Students develop leadership skills in HM Lead

Ayesha Sen and Sophia Liu

In HM Lead, the Middle Division (MD) student government program, students work on projects that serve the interests of their peers while also exercising their leadership skills, MD history teacher and Student Activities Coordinator Caitlin Hickerson said. This year, the organization is divided into four sub-committees: the Horace Mann Broadcasting Network (HMBN), Service Learning, Student Activities, and Marketing, which will soon be replaced by a new subcommittee called Student Representatives, she said.

The goal of HM Lead is to allow MD students to become leaders in their community by encouraging them to work together to plan events, Hickerson said. “At the beginning of the year, [the advisors and I] will plant some seeds by suggesting activities that have been successful in the past, or programs that the Division would like to implement, but how they run is up to the students, and as the year progresses, the students gradually become more central to brainstorming the initial ideas,” she said.

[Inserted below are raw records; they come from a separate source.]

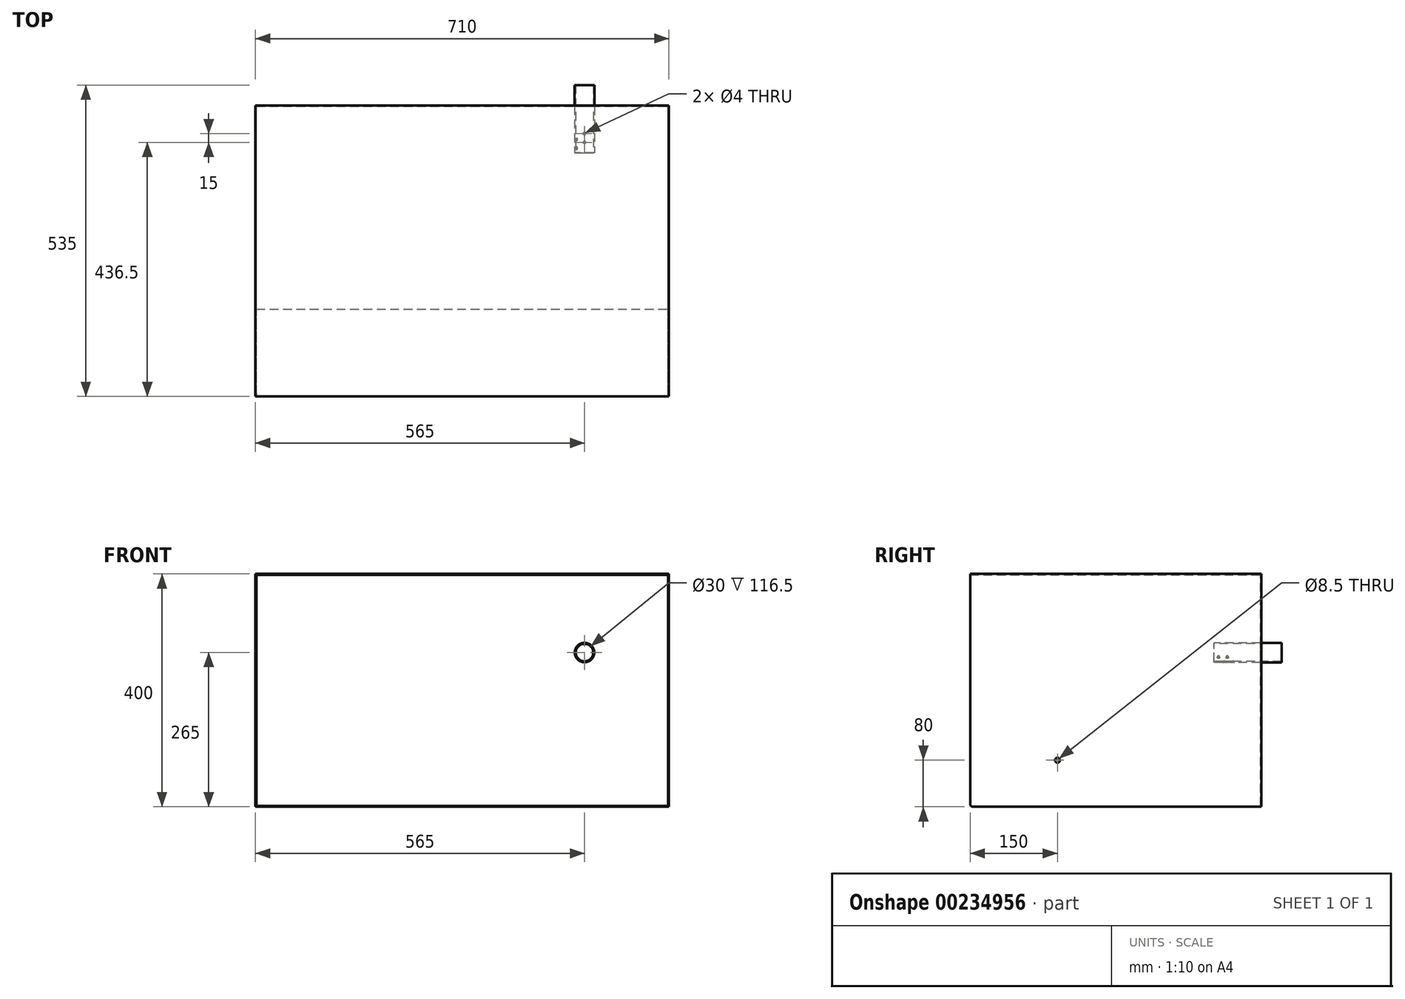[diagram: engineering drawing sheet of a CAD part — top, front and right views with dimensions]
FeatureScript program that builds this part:
annotation { "Feature Type Name" : "Feature", "Feature Type Description" : "" }
export const myFeature = defineFeature(function(context is Context, id is Id, definition is map)
    precondition{}
    {
        {
            var Q0;
            Q0=qCreatedBy(makeId("Front.planeOp"),FACE);
            var sketch = newSketch(context, id + "F0", { "sketchPlane" : qUnion([Q0])});
            skLineSegment(sketch, "E0.bottom", {"start": v(-710, 0) * mm, "end": v(0, 0) * mm});
            skLineSegment(sketch, "E0.top", {"start": v(-710, -400) * mm, "end": v(0, -400) * mm});
            skLineSegment(sketch, "E0.left", {"start": v(-710, -400) * mm, "end": v(-710, 0) * mm});
            skLineSegment(sketch, "E0.right", {"start": v(0, -400) * mm, "end": v(0, 0) * mm});
            skSolve(sketch);
        }
        {
            var Q0;
            Q0 = qSketchRegion(id + "F0", true);
            extrude(context, id + "F1", {"entities" : qUnion([Q0]), "depth" : 500 * mm});
        }
        {
            var Q0;
            Q0=makeQuery(id+"F1.opExtrude","CAP_FACE",FACE,{"disambiguationData":[OSD([sQuery(id+"F0.wireOp",EDGE,"E0.bottom"),sQuery(id+"F0.wireOp",EDGE,"E0.top"),sQuery(id+"F0.wireOp",EDGE,"E0.left"),sQuery(id+"F0.wireOp",EDGE,"E0.right")])],"isStart":false});
            shell(context, id + "F2", {"entities" : qUnion([Q0]), "thickness" : 1.5 * mm});
        }
        {
            var Q0;
            Q0=makeQuery(id+"F1.opExtrude","SWEPT_FACE",FACE,{"disambiguationData":[OSD([sQuery(id+"F0.wireOp",EDGE,"E0.top")])]});
            var sketch = newSketch(context, id + "F3", { "sketchPlane" : qUnion([Q0])});
            skLineSegment(sketch, "E1.bottom", {"start": v(-708.5, 500) * mm, "end": v(-1.5, 500) * mm});
            skLineSegment(sketch, "E1.top", {"start": v(-708.5, 350) * mm, "end": v(-1.5, 350) * mm});
            skLineSegment(sketch, "E1.left", {"start": v(-708.5, 500) * mm, "end": v(-708.5, 350) * mm});
            skLineSegment(sketch, "E1.right", {"start": v(-1.5, 500) * mm, "end": v(-1.5, 350) * mm});
            skSolve(sketch);
        }
        {
            var Q0;
            Q0 = qSketchRegion(id + "F3", true);
            extrude(context, id + "F4", {"entities" : qUnion([Q0]), "operationType" : NewBodyOperationType.REMOVE, "endBound" : BoundingType.UP_TO_NEXT, "oppositeDirection" : true, "depth" : 25 * mm});
        }
        {
            var Q0;
            Q0=qCreatedBy(makeId("Top.planeOp"),FACE);
            cPlane(context, id + "F5", {"entities" : qUnion([Q0]), "cplaneType" : CPlaneType.OFFSET, "offset" : 135 * mm, "oppositeDirection" : true, "width" : 150 * mm, "height" : 150 * mm});
        }
        {
            var Q0;
            Q0=qCreatedBy(id+"F5.planeOp",FACE);
            var sketch = newSketch(context, id + "F6", { "sketchPlane" : qUnion([Q0])});
            skLineSegment(sketch, "E2.bottom", {"start": v(-130, -81.5) * mm, "end": v(-128.15, -81.5) * mm});
            skLineSegment(sketch, "E2.top", {"start": v(-130, 35) * mm, "end": v(-128.15, 35) * mm});
            skLineSegment(sketch, "E2.left", {"start": v(-130, -81.5) * mm, "end": v(-130, 35) * mm});
            skLineSegment(sketch, "E2.right", {"start": v(-128.15, -81.5) * mm, "end": v(-128.15, 35) * mm});
            skLineSegment(sketch, "E3", {"start": v(-145, -81.5) * mm, "end": v(-145, 35) * mm});
            skSolve(sketch);
        }
        {
            var Q0;
            Q0=makeQuery(id+"F6.imprint","IMPRINT",FACE,{"disambiguationData":[TD([[makeQuery(id+"F6.imprint","IMPRINT",EDGE,{"derivedFrom":sQuery(id+"F6.wireOp",EDGE,"E2.bottom")}),1.0]])]});
            var Q1;
            Q1=sQuery(id+"F6.wireOp",EDGE,"E3");
            revolve(context, id + "F7", {"operationType" : NewBodyOperationType.ADD, "entities" : qUnion([Q0]), "axis" : qUnion([Q1]), "revolveType" : RevolveType.FULL});
        }
        {
            var Q0;
            Q0=makeQuery(id+"F7.boolean.opBoolean","SPLIT",FACE,{"disambiguationData":[TD([makeQuery(id+"F7.opRevolve","SWEPT_FACE",FACE,{"disambiguationData":[OSD([sQuery(id+"F6.wireOp",EDGE,"E2.left")])]})])],"derivedFrom":makeQuery(id+"F2.opShell","OFFSET_FACE",FACE,{"disambiguationData":[OSD([sQuery(id+"F0.wireOp",EDGE,"E0.bottom"),sQuery(id+"F0.wireOp",EDGE,"E0.top"),sQuery(id+"F0.wireOp",EDGE,"E0.left"),sQuery(id+"F0.wireOp",EDGE,"E0.right")])]})});
            extrude(context, id + "F8", {"entities" : qUnion([Q0]), "operationType" : NewBodyOperationType.REMOVE, "endBound" : BoundingType.THROUGH_ALL, "oppositeDirection" : true, "depth" : 25 * mm});
        }
        {
            var Q0;
            Q0=qCreatedBy(id+"F5.planeOp",FACE);
            var sketch = newSketch(context, id + "F9", { "sketchPlane" : qUnion([Q0])});
            skCircle(sketch, "E4", {"center": v(-145, -63.5) * mm, "radius": 2 * mm});
            skCircle(sketch, "E5", {"center": v(-145, -48.5) * mm, "radius": 2 * mm});
            skSolve(sketch);
        }
        {
            var Q0;
            Q0 = qSketchRegion(id + "F9", true);
            var Q1;
            Q1=makeQuery(id+"F7.boolean.opBoolean","SPLIT",FACE,{"disambiguationData":[TD([makeQuery(id+"F7.opRevolve","SWEPT_FACE",FACE,{"disambiguationData":[OSD([sQuery(id+"F6.wireOp",EDGE,"E2.bottom")])]})])],"derivedFrom":makeQuery(id+"F7.opRevolve","SWEPT_FACE",FACE,{"disambiguationData":[OSD([sQuery(id+"F6.wireOp",EDGE,"E2.right")])]})});
            extrude(context, id + "F10", {"entities" : qUnion([Q0]), "operationType" : NewBodyOperationType.REMOVE, "endBound" : BoundingType.UP_TO_SURFACE, "oppositeDirection" : true, "endBoundEntityFace" : qUnion([Q1]), "depth" : 40 * mm});
        }
        {
            var Q0;
            {var subQ0=sQuery(id+"F6.wireOp",EDGE,"E2.left");var subQ1=sQuery(id+"F0.wireOp",EDGE,"E0.right");var subQ2=sQuery(id+"F0.wireOp",EDGE,"E0.left");var subQ3=sQuery(id+"F0.wireOp",EDGE,"E0.top");var subQ4=sQuery(id+"F0.wireOp",EDGE,"E0.bottom");var subQ5=makeQuery(id+"F7.opRevolve","SWEPT_FACE",FACE,{"disambiguationData":[OSD([subQ0])]});Q0=makeQuery(id+"F8.boolean.opBoolean","MERGE",FACE,{"derivedFrom":[makeQuery(id+"F7.boolean.opBoolean","SPLIT",FACE,{"disambiguationData":[TD([makeQuery(id+"F7.opRevolve","SWEPT_FACE",FACE,{"disambiguationData":[OSD([sQuery(id+"F6.wireOp",EDGE,"E2.bottom")])]})])],"derivedFrom":subQ5}),makeQuery(id+"F7.boolean.opBoolean","SPLIT",FACE,{"disambiguationData":[TD([makeQuery(id+"F7.opRevolve","SWEPT_FACE",FACE,{"disambiguationData":[OSD([sQuery(id+"F6.wireOp",EDGE,"E2.top")])]})])],"derivedFrom":subQ5}),makeQuery(id+"F8.opExtrude","SWEPT_FACE",FACE,{"disambiguationData":[OSD([subQ4,subQ3,subQ2,subQ1,subQ0])]})]});}
            var Q1;
            {var subQ0=sQuery(id+"F0.wireOp",EDGE,"E0.bottom");Q1=makeQuery(id+"F2.opShell","OFFSET_EDGE",EDGE,{"disambiguationData":[OSD([subQ0]),TDD([makeQuery(id+"F1.opExtrude","CAP_EDGE",EDGE,{"disambiguationData":[OSD([subQ0])],"isStart":true})])]});}
            cPlane(context, id + "F11", {"entities" : qUnion([Q0, Q1]), "cplaneType" : CPlaneType.LINE_ANGLE, "offset" : 25 * mm, "angle" : 60 * degree, "width" : 150 * mm, "height" : 150 * mm});
        }
        {
            var Q0;
            Q0=qCreatedBy(id+"F11.planeOp",FACE);
            var sketch = newSketch(context, id + "F12", { "sketchPlane" : qUnion([Q0])});
            skCircle(sketch, "E6", {"center": v(73.5, -44.41) * mm, "radius": 2 * mm});
            skCircle(sketch, "E7", {"center": v(58.5, -44.41) * mm, "radius": 2 * mm});
            skSolve(sketch);
        }
        {
            var Q0;
            Q0 = qSketchRegion(id + "F12", true);
            var Q1;
            Q1=makeQuery(id+"F7.boolean.opBoolean","SPLIT",FACE,{"disambiguationData":[TD([makeQuery(id+"F7.opRevolve","SWEPT_FACE",FACE,{"disambiguationData":[OSD([sQuery(id+"F6.wireOp",EDGE,"E2.bottom")])]})])],"derivedFrom":makeQuery(id+"F7.opRevolve","SWEPT_FACE",FACE,{"disambiguationData":[OSD([sQuery(id+"F6.wireOp",EDGE,"E2.right")])]})});
            extrude(context, id + "F13", {"entities" : qUnion([Q0]), "operationType" : NewBodyOperationType.REMOVE, "endBound" : BoundingType.UP_TO_SURFACE, "endBoundEntityFace" : qUnion([Q1]), "depth" : 25 * mm});
        }
        {
            var Q0;
            Q0=makeQuery(id+"F1.opExtrude","SWEPT_FACE",FACE,{"disambiguationData":[OSD([sQuery(id+"F0.wireOp",EDGE,"E0.right")])]});
            var sketch = newSketch(context, id + "F14", { "sketchPlane" : qUnion([Q0])});
            skCircle(sketch, "E8", {"center": v(-350, -320) * mm, "radius": 4.25 * mm});
            skSolve(sketch);
        }
        {
            var Q0;
            Q0 = qSketchRegion(id + "F14", true);
            extrude(context, id + "F15", {"entities" : qUnion([Q0]), "operationType" : NewBodyOperationType.REMOVE, "endBound" : BoundingType.UP_TO_NEXT, "oppositeDirection" : true, "depth" : 25 * mm});
        }
        {
            var Q0;
            {var subQ0=sQuery(id+"F0.wireOp",EDGE,"E0.right");var subQ1=sQuery(id+"F0.wireOp",EDGE,"E0.top");Q0=makeQuery(id+"F4.boolean.opBoolean","SPLIT",EDGE,{"disambiguationData":[TD([makeQuery(id+"F1.opExtrude","SWEPT_FACE",FACE,{"disambiguationData":[OSD([subQ0])]})])],"derivedFrom":makeQuery(id+"F1.opExtrude","CAP_EDGE",EDGE,{"disambiguationData":[OSD([subQ1])],"isStart":false})});}
            var Q1;
            {var subQ0=sQuery(id+"F0.wireOp",EDGE,"E0.left");var subQ1=sQuery(id+"F0.wireOp",EDGE,"E0.top");Q1=makeQuery(id+"F4.boolean.opBoolean","SPLIT",EDGE,{"disambiguationData":[TD([makeQuery(id+"F1.opExtrude","SWEPT_FACE",FACE,{"disambiguationData":[OSD([subQ0])]})])],"derivedFrom":makeQuery(id+"F1.opExtrude","CAP_EDGE",EDGE,{"disambiguationData":[OSD([subQ1])],"isStart":false})});}
            fillet(context, id + "F16", {"entities" : qUnion([Q0, Q1]), "radius" : 5 * mm, "tangentPropagation" : true, "allowEdgeOverflow" : false});
        }
    });
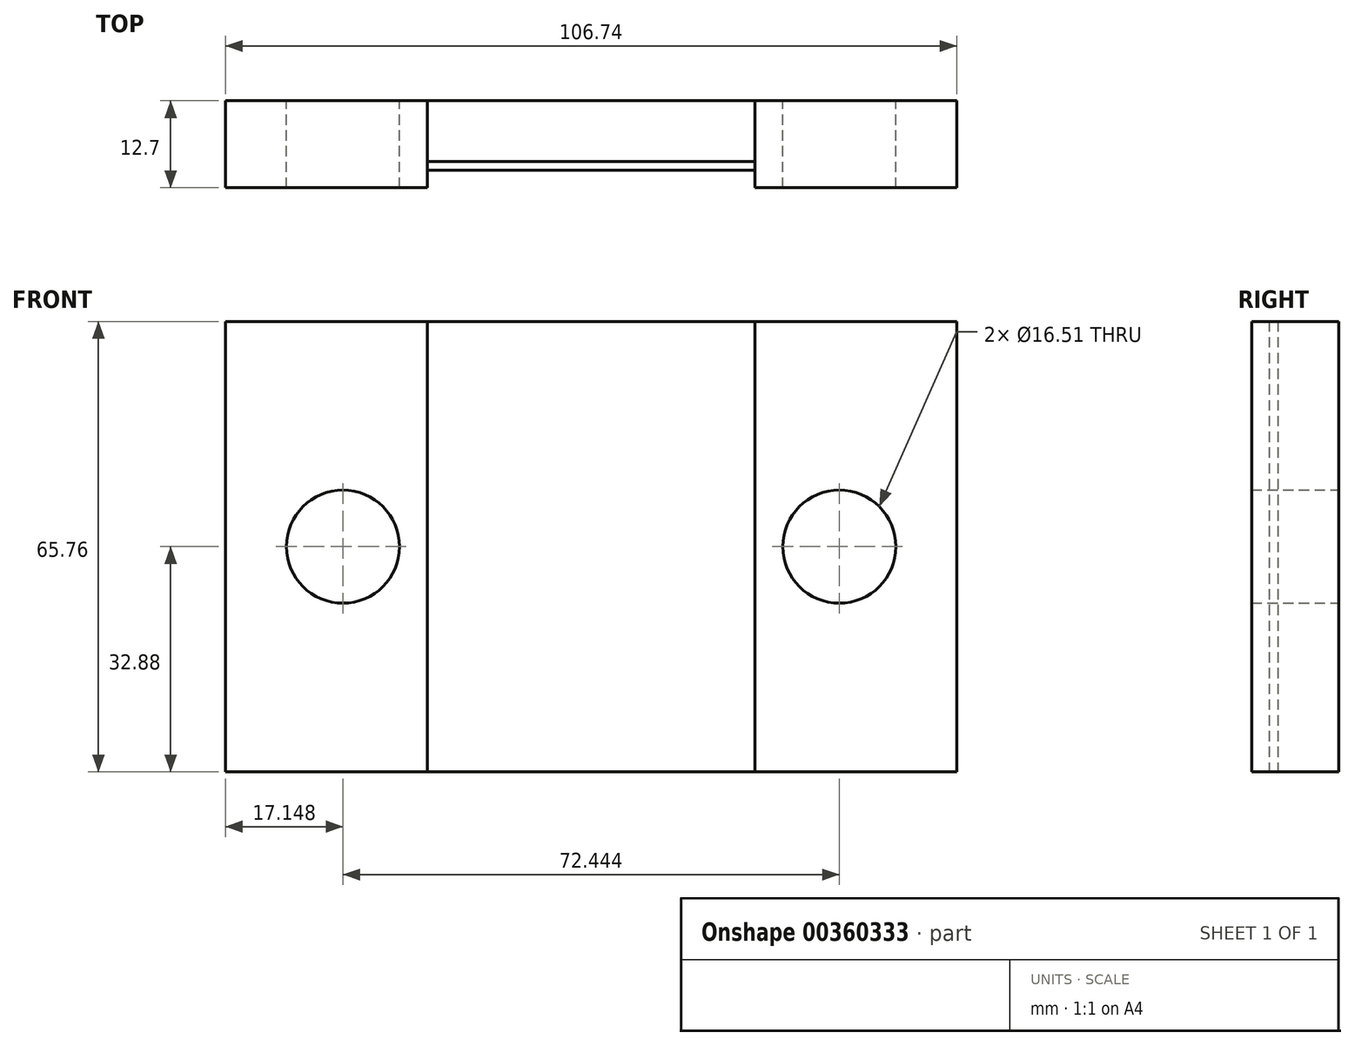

Students who are interested in joining HM Lead fill out a questionnaire, which also helps them understand if the program is the right fit for them, Hickerson said. The questionnaire informs the faculty advisors of the makeup and interests of the group as well as which ideas may be on the agenda for the year, she said. “All students who are interested in working collaboratively, willing to bring their ideas to life, and able to commit to joining us consistently are welcome.”

At the beginning of weekly meetings, which occur on Mondays after school, the entire group gathers to participate in a leadership training activity led by Hickerson, she said. Then, students break out into their committees to work on their projects for about 30 minutes. After the committees meet, the full group gathers again to debrief and share their progress.

Anyi Sharma (7) joined HM Lead in sixth grade. “I heard that HM Lead was doing all of these projects for the middle school community, and I thought it would be fun to meet people who also wanted to do these community projects,” she said. Sharma is part of the subcommittee HMBN, which focuses on filming and editing videos that are broadcasted to the whole school, she said. 

So far, the HMBN subcommittee has released one video that introduced new members of the faculty and students, which was posted on Powerschool and emailed to the entire division, Lauren Butler (6), said. Currently, they are working on a PSA about “do’s and don’ts” on Zoom, she said.

This past trimester, Julia Lourenco (7) worked on the Marketing subcommittee. There, Lourenco helped create a logo for HM Lead’s events, which was their main project for the trimester. During HM Online, Lourenco hopes that the Marketing subcommittee will be able to further expand its program by creating and putting up posters that advertise various HM Lead events at school, she said.

Nikki Pande (8), who joined HM Lead this year, worked with the Student Activities sub-committee this past trimester, she said. So far, they have planned a Zoom room for people who may not have activities to occupy them during lunch, Pande said. In the room, students play games and meet members of the community across the grades, she said.

HM Lead also works to improve life in the MD by asking the student body for suggestions on how to improve their MD experience, MD history teacher and HMBN advisor Eric Cadena said. The students set up after-school activities and service-learning opportunities as well, he said.

Faculty advisors of HM Lead have tried to ease the transition to a virtual format for the students so that the organization continues to meet its goals, Hickerson said. Hickerson creates weekly breakout rooms so that sub-committees can meet together in a separate space. Both advisors and students have tried to keep the same routines, although it is difficult to do so, Hickerson said. “The projects and events have to be virtual, which can feel limiting, but we are trying to be creative.”

In fact, there have even been some advantages to the virtual format, Sharma said. The planning and brainstorming have been the same, as the group used Google Docs even before the school went remote, she said. “For HMBN, it’s a lot easier to film, because we can just record our Zoom meetings now,” she said. 

By participating in HM Lead, Sharma has learned far more about the organization, she said. In particular, she has learned about the importance of communication, especially during HM Online. “In our committees, if we really want to get to our goal, we have to work in and out of school,” Sharma said.

The students have helped Hickerson learn many different ways to get input from the MD, she said. “When asked for ideas, they know what works,” she said. “They teach me how to be a good leader all the time.”

This year in particular, Cadena has learned about his students’ devotion to their community even when things get rough, he said. “When our students set out to accomplish something, they do it, and they do it well,” he said. “It’s amazing to see how an idea becomes a reality and it’s all student-led.”

Whether virtual or in-person, HM Lead continues to give students the opportunity to develop their leadership roles in their community, Hickerson said. “I hope that the students will learn that they are capable, creative, collaborative leaders who have the skills to make a positive difference in their communities.”